M·A·C

Giorni fa mi sono data alla MAC, con estrema parsimonia ovviamente, dato che purtroppo non ho soldi da buttare e lì dentro, per 3 cose messe in croce, svaniscono come niente [senza contare che hanno addirittura aumentato tutti i prezzi di circa 3 euro, almeno qui a Brescia, alla Coin, sarà per questo che i prezzi NON sono esposti?].

Sfatiamo un mito: il correttore Select cover-up  [19] non è niente di che e francamente lo consiglio solo a chi ha la pelle molto grassa, perché altrimenti si asciuga immediatamente, ritrovandotelo lì, inutile, a macchiarti il viso.
Avrei dovuto dare retta alla commessa e prendere quello con l’applicatore, il Select Moisturecover, che è più corposo, anche se meno coprente.

Per il resto: la cipria Mineralize SkinFinisch Natural [30,50] è un po’ sopravvalutata, se non altro perché è molto polverosa e fa quell’effetto gessoso — soft se sfumato bene — che francamente non mi piace molto, inoltre non è totalmente mat, fa un leggero effetto “luminoso”, però rende l’incarnato più compatto, colorazione compresa, motivo per cui attualmente è diventata la mia cipria principale [assieme alla mia storica Hollywood di NeveCosmetics, che uso solo per pochi punti del viso].

Mentre il rossetto è il Crème Cup [19], il più basico/naturale e molto cremoso, anche se è risaputo che io e i rossetti non andiamo per niente d’accordo, infatti — come la pelle — anche le mie labbra sono estremamente esigenti/difficili: nulla va mai bene, ne il colore, ne la consistenza, niente, l’effetto è sempre poco gradevole e dopo poco tempo le labbra si screpolano, mangiandosi il rossetto, cosa che avviene anche con il balsamo labbra, quindi sono proprio io che sono fatta male.
Prima o poi — forse — mi rassegnerò.
La commessa mi aveva fatto provare anche un rossetto rosso, il Russian Red, indubbiamente molto bello e credo che proverò a prenderlo tra qualche settimana — sebbene probabilmente non lo metterò mai, conoscendomi —  quando faranno il rifornimento, dato che è venduto talmente tanto che non era più disponibile [io però tutte queste labbra rosse in giro non le ho mai viste]

Due anni fa presi anche il FluidLine, che altro non è che l’eyeliner in gel, all’epoca lo pagai 15 euro, ma ora quasi sicuramente costerà sui 18/19 euro.
Non è male, fa il suo lavoro, la confezione di vetro è adorabile, la scrivenza è ottima, così come la durata, però ammetto di preferire tutt’ora quello liquido, si stende indubbiamente meglio e con maggiore continuità, anche se ovviamente ci sono più probabilità di sbavature.

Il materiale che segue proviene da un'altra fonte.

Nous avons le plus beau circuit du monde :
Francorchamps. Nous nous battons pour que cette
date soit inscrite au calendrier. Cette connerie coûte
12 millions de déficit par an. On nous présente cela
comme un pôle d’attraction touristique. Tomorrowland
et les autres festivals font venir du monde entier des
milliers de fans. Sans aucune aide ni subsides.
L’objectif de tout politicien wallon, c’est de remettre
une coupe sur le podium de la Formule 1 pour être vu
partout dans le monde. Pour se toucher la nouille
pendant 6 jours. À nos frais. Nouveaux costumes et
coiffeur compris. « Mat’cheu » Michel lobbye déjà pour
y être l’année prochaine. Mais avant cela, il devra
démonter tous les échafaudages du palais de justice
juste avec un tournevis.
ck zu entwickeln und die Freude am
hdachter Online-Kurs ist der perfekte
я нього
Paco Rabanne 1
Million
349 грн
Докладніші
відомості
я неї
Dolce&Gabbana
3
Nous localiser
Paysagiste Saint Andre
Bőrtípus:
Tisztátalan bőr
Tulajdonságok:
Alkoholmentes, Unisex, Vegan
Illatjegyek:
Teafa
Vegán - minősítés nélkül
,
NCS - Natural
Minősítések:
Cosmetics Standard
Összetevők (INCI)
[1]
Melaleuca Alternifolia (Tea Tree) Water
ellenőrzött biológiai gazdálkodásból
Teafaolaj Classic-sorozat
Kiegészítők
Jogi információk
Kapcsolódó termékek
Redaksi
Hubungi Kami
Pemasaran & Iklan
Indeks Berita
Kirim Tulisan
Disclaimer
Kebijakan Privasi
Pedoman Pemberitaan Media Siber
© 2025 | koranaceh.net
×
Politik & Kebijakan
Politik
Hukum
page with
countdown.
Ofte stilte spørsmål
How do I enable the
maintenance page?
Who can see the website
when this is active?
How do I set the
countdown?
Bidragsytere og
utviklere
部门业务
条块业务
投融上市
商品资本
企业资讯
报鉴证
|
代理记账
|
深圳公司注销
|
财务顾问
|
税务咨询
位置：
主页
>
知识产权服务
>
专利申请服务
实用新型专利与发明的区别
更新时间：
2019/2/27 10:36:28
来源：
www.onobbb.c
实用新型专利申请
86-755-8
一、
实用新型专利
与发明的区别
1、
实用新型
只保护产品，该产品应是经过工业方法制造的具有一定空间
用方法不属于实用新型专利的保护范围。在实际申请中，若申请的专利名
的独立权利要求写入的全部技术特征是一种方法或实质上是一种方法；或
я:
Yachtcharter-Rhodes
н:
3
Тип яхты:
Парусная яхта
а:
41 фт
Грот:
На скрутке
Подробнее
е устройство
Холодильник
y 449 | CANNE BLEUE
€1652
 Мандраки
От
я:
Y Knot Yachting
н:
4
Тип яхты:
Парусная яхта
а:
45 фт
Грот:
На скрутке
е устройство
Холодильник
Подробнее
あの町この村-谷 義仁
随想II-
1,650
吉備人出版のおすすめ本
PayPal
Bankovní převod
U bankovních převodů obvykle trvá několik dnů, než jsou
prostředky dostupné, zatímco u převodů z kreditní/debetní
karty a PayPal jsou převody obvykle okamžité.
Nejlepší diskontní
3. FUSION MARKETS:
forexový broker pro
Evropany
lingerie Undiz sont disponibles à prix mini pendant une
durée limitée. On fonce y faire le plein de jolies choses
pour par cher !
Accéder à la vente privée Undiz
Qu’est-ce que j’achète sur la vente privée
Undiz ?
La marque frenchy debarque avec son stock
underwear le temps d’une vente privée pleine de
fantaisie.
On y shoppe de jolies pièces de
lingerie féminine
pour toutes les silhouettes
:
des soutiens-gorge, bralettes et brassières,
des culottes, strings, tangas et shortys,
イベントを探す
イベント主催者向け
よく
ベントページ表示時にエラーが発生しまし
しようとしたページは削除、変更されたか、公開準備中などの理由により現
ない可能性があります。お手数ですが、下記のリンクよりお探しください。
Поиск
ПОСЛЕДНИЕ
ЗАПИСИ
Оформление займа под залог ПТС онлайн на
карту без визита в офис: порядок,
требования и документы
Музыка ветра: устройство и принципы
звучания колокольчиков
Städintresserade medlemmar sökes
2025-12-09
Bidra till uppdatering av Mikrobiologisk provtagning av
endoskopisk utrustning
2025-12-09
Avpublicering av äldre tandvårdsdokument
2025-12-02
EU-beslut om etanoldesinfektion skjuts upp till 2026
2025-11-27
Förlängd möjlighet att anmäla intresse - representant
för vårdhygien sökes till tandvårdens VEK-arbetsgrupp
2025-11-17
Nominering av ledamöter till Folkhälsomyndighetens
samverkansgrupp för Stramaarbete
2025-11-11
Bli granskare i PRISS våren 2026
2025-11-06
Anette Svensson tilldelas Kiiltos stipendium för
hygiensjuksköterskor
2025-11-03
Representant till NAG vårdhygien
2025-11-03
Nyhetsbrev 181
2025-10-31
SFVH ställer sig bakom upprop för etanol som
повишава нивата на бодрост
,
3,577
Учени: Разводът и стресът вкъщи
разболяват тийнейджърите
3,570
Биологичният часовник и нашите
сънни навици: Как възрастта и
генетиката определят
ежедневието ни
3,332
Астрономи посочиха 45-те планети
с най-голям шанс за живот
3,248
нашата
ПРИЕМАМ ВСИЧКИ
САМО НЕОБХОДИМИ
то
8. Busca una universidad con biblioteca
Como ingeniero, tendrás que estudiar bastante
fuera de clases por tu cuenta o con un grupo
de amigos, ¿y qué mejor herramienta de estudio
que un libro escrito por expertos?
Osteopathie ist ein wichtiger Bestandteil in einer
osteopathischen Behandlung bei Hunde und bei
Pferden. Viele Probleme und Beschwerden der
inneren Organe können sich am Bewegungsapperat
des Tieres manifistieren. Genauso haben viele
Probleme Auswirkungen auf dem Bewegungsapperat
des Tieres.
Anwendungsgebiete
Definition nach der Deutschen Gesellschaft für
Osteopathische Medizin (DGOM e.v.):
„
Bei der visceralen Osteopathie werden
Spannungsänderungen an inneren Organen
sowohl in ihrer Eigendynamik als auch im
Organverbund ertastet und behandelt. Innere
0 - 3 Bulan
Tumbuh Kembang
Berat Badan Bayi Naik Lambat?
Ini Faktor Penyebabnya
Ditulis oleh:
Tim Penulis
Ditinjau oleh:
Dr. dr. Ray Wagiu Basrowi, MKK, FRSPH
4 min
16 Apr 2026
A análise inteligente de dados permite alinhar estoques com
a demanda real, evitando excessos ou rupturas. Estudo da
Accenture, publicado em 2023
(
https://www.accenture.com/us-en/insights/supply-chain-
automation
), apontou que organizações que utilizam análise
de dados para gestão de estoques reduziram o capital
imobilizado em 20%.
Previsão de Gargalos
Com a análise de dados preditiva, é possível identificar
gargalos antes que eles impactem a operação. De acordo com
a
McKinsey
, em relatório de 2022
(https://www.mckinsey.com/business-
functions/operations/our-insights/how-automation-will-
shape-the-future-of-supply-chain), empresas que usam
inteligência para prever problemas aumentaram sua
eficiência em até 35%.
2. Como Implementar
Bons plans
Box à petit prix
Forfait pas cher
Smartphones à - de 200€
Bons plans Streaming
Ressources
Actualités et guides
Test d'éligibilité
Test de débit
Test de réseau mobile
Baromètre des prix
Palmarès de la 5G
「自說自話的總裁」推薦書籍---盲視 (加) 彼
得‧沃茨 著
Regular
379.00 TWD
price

L’INCI di ogni prodotto è innegabilmente pessimo, ma essendo dei prodotti palesemente chimici è scontato.

1-04-30-01-2012

domenica, 12 febbraio 2012, ore 18:10

Rieccomi, dopo alcune settimane in cui ho usato meglio i prodotti posso dire cosa ne penso in modo più preciso:
Il correttore purtroppo non sono riuscita proprio ad usarlo sulla mia pelle, ha sicuramente un’ottima coprenza, ma la “stendibilità” la trovo pessima, perché si asciuga subito, motivo per cui non lo si può lavorare per più di alcuni secondi e inoltre tende a seccarmi ulteriormente la pelle.

Per la cipria credo che difficilmente la lascerò — a meno che non aumenti ulteriormente il prezzo — perché mi ci sto trovando bene, è vero che tende a “spolverarsi” ovunque, ma basta un po’ di accortezza per evitare di sprecare il prodotto, inoltre una volta applicata sulla pelle fa un bel effetto, l’incarnato si compatta, anche se i rossori non svaniscono totalmente e cosa importante — finalmente — posso dire di aver trovato una cipria non trasparente che non mi faccia un effetto “maschera”, dato che la colorazione da me presa, la light, la più chiara appunto, è effettivamente chiara, non come tutte le altre ciprie colorate provate fino ad ora, che risultavano essere ugualmente uno o due toni più scuri rispetto alla mia carnagione. [ora mi manca il fondotinta]

In ultimo, il rossetto, che ha una gradevole consistenza, morbida e lucida, simil-gloss, sebbene su di me la durata reale non sia quantificabile [vedi i motivi sopra citati].